Европейская политическая структура существенно отличалась от античной. Так, в Римской империи римлянином считался каждый имеющий римское гражданство независимо от своего этнического происхождения. Именно римлянином, а не гражданином Рима. Иначе говоря, этнические и национальные вопросы в современном понимании просто не существовали. Членение имперского организма строилось не на национальном (в европейском смысле), а на региональном, т. е. культурном факторе. Любопытно, что подобная система сохранилась и в более поздних цивилизационных империях, таких как Россия и Китай. Таким образом, следует согласиться с выводами Ортеги-и-Гассета о том, что «не природная общность расы и языка создавала нацию, наоборот: национальное государство в своей тяге к объединению должно было бороться с множеством “рас” и “языков”». Далее он делает вывод о том, что нация представляет собой явление политического, а не биологического или географического порядка. Раз так, то формирование национальных государств, с одной стороны, носит характер управляемый, а с другой – технологичный. И наиболее яркий пример демонстрировала Украина.

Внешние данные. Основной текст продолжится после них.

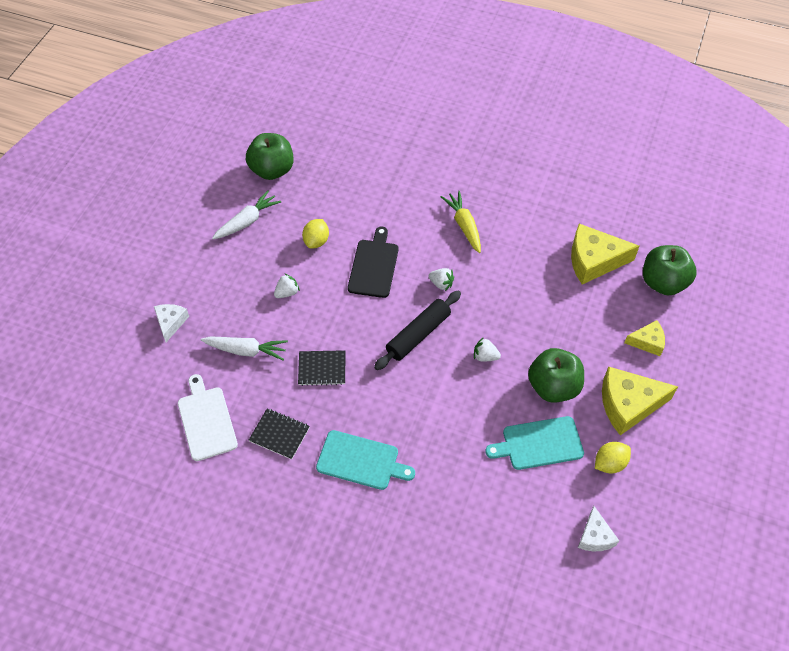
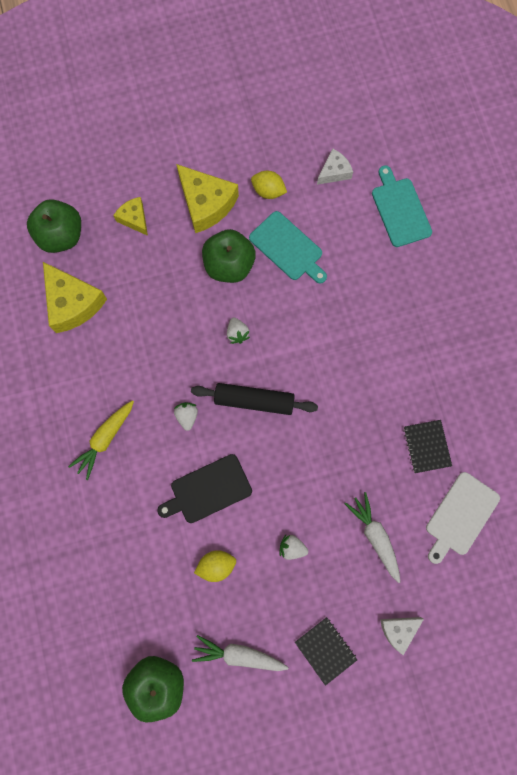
camera: 125 degrees left, 20 degrees up
(322, 369) = (344, 457): black notebook -> black notebook (325, 650)
(361, 461) = (400, 367): turquoise cutting board -> turquoise cutting board (400, 209)

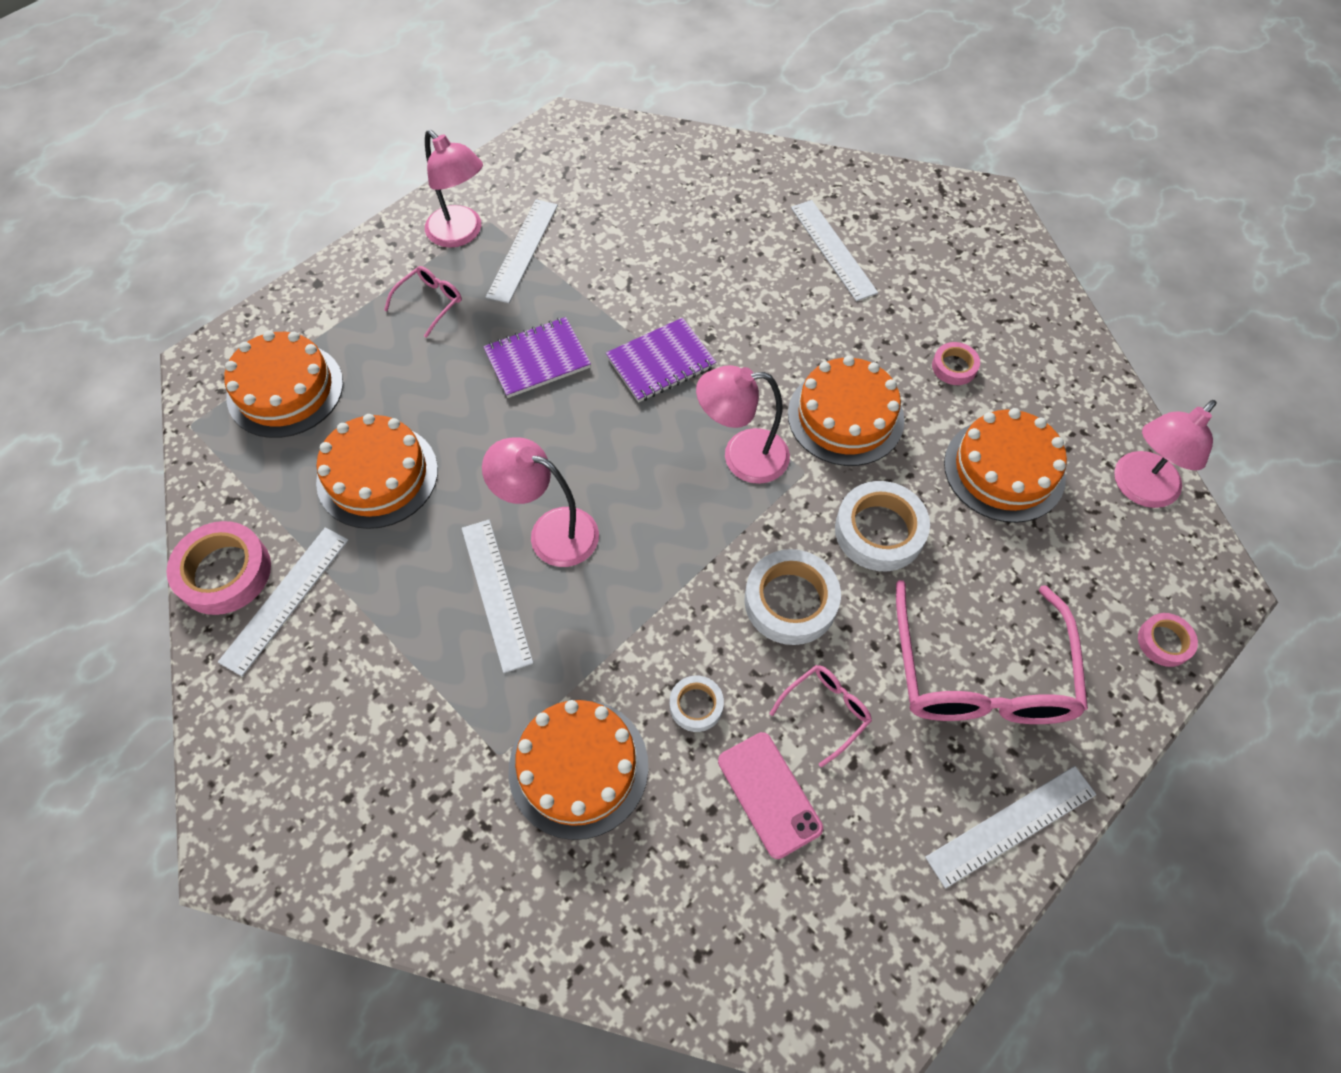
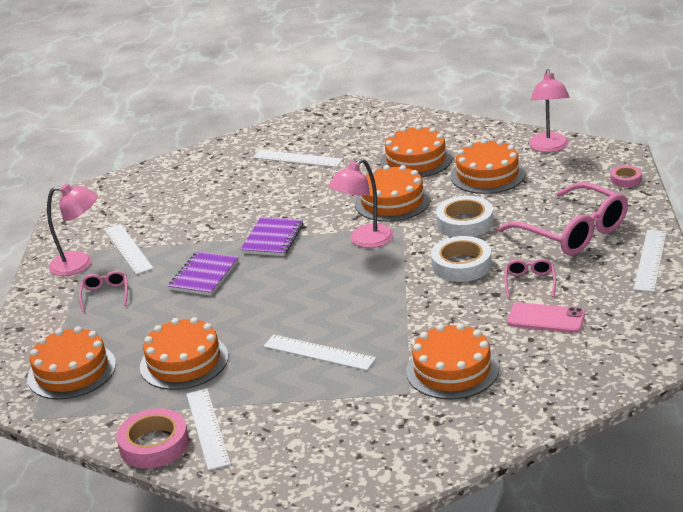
camera: 40 degrees left, 30 degrees down
(550, 531) = (312, 318): pink lamp -> none
(696, 705) = (472, 318): white tape -> none
(954, 367) = (416, 160): pink tape -> orange cake

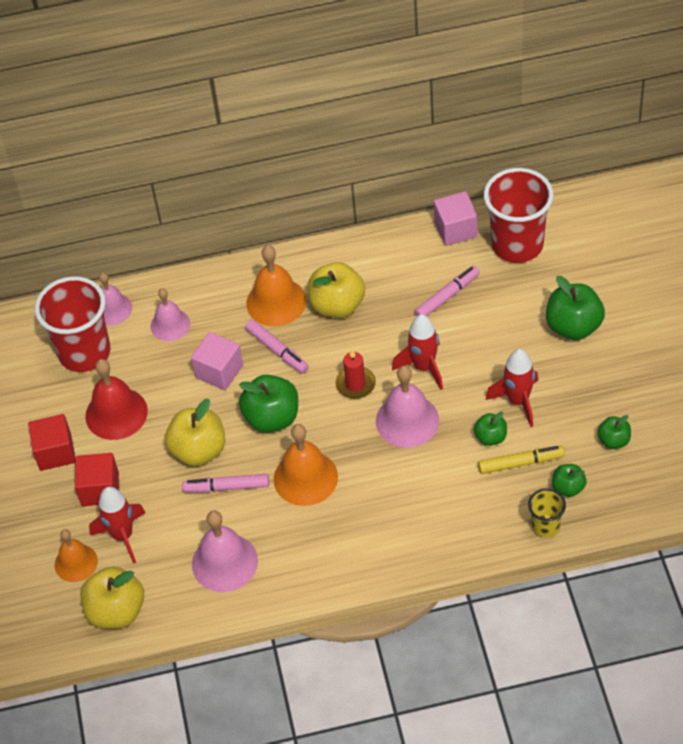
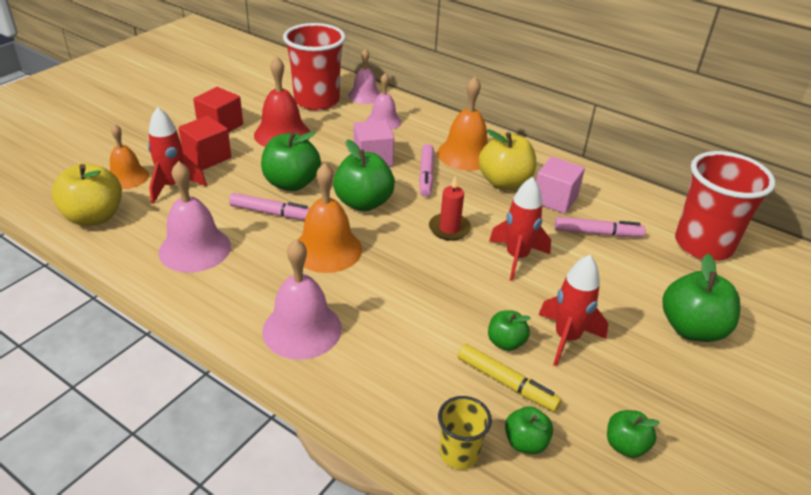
camera: 40 degrees right, 15 degrees down
(198, 450) = (291, 183): yellow apple -> green apple
(226, 487) = (272, 213): pink marker -> pink marker turned 150 degrees clockwise
(407, 420) = (454, 277): pink bell -> pink bell (302, 329)
(456, 229) = (658, 204): pink cube -> pink cube (555, 199)

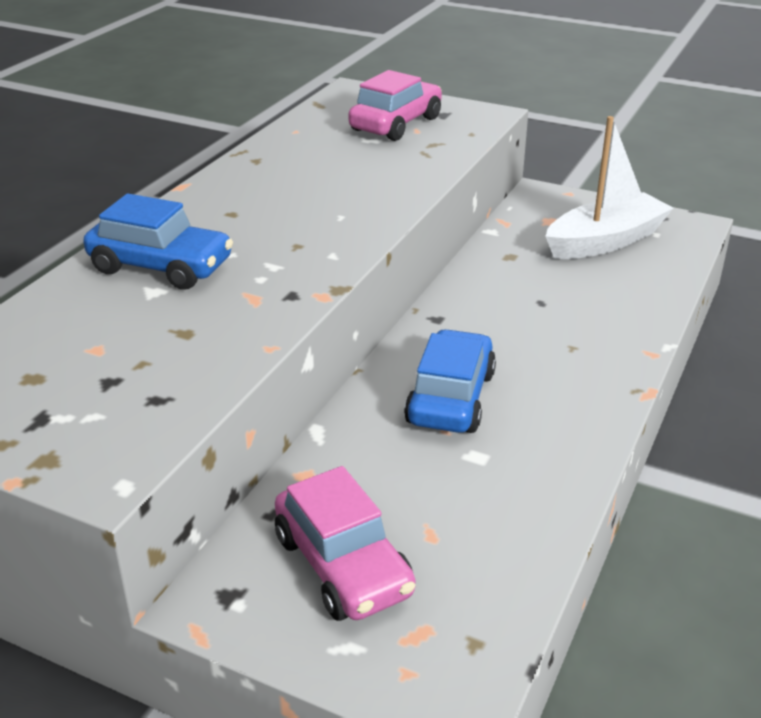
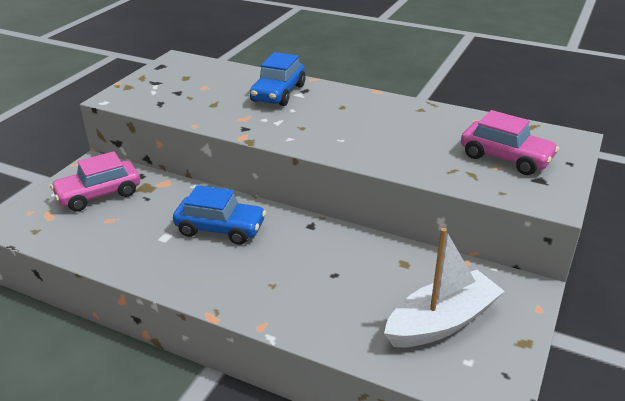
camera: 90 degrees right, 0 degrees up
(605, 241) = (441, 322): white boat -> white boat turned 90 degrees counterclockwise

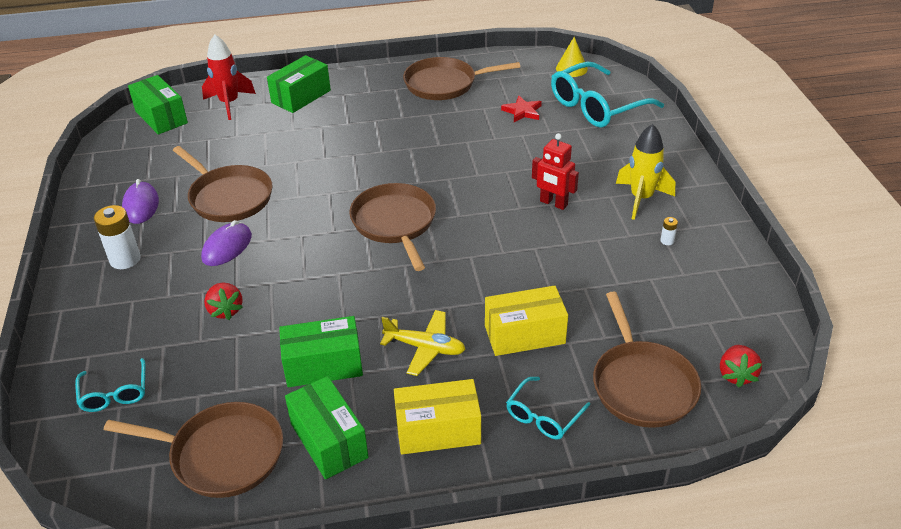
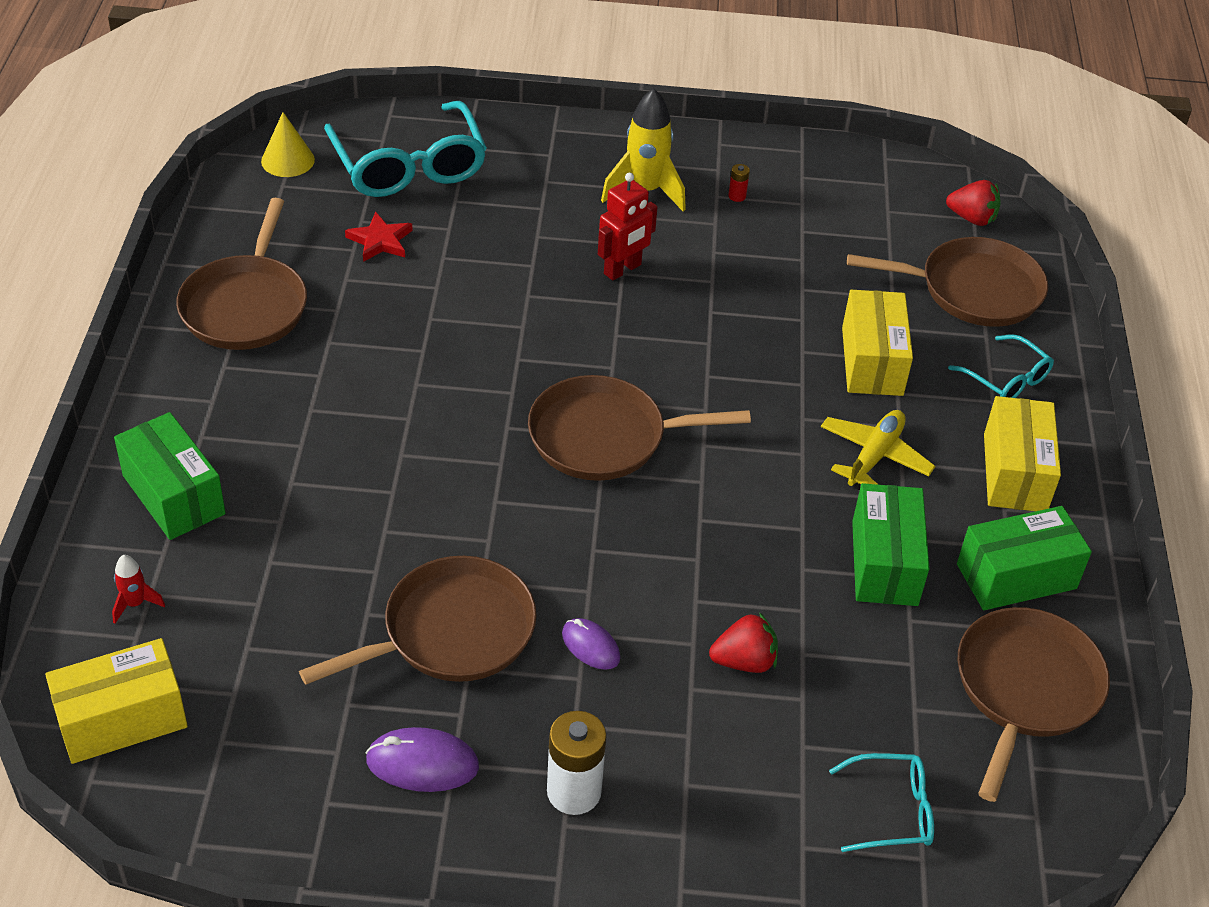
camera: 80 degrees left, 5 degrees up
(161, 117) = (122, 719): green box -> yellow box
(227, 247) = (590, 646): purple mouse -> purple mouse, size x0.66
(229, 104) = (135, 604): red rocket -> red rocket, size x0.49
(667, 241) = (737, 196): white battery -> red battery

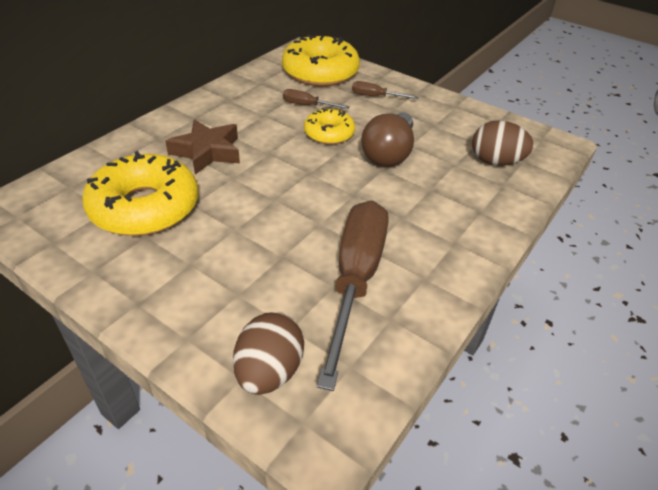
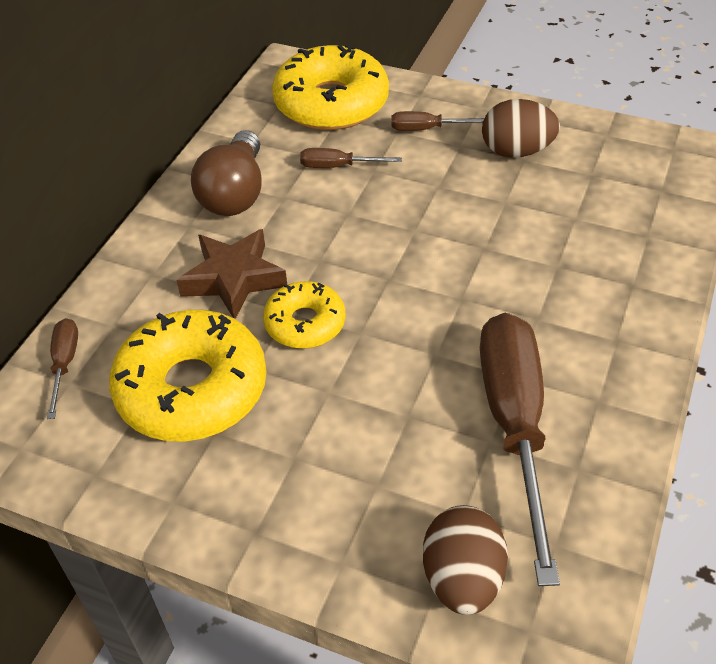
camera: 10 degrees left, 5 degrees up
(73, 175) = (64, 364): none -> brown screwdriver
(329, 133) = (388, 208): yellow donut -> yellow donut (305, 323)
(389, 153) = (482, 222): brown light bulb -> brown light bulb (235, 193)
(495, 162) = (626, 201): brown egg -> brown egg (516, 151)

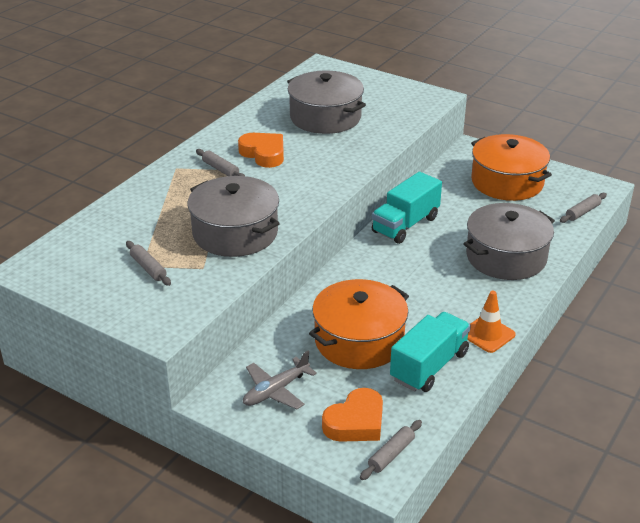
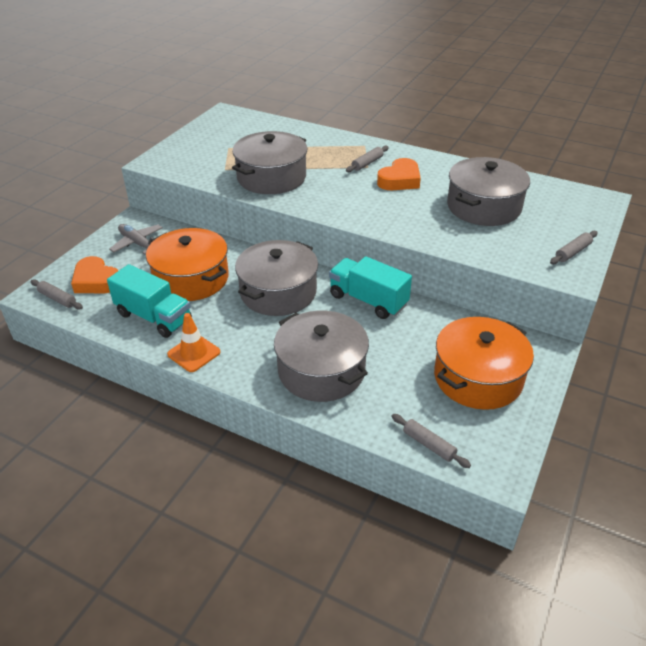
camera: 85 degrees right, 5 degrees up
(148, 268) = (225, 150): grey rolling pin -> grey rolling pin (572, 252)
(389, 278) = (278, 292): none -> grey pot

Ее государственные границы оказались результатом российской экспансии на западе и германской (по Брестскому договору, за исключением Крыма) – на востоке. Наряду с этим, до 2004 г., т. е. до «оранжевой революции», данные социологии свидетельствовали о наличии на Украине трех крупных, в разной степени консолидированных самоидентификационных групп. Еще в 1997 г. исследователь В. А. Темненко, выделял три крупных региона Украины по языковому индексу. К первой группе земель относятся 14 областей на западе и в центральной Украине, их население составляло 21 млн. человек, а число украинцев, считающих украинский язык родным превышало 95 %. Вторая группа включала территории, вытягивающиеся непрерывной дугой от Черниговской области на севере до Одесской – на юге, население этих областей составляло 20 млн. человек, а языковой индекс колебался в пределах от 75 до 95 %. И, наконец, третья группа охватывала Луганскую и Донецкую область, а также АРК, что составляло 11 млн. человек, а языковой индекс здесь был от 50 % (52,55 % в Крыму) до 65 %. Области отчасти второй и третьей группы входят в состав Новороссии, в которой в настоящее время формируется новая самоидентификационная общность, против самой идеи которой выступают сторонники независимости Украины в ее галицийском варианте.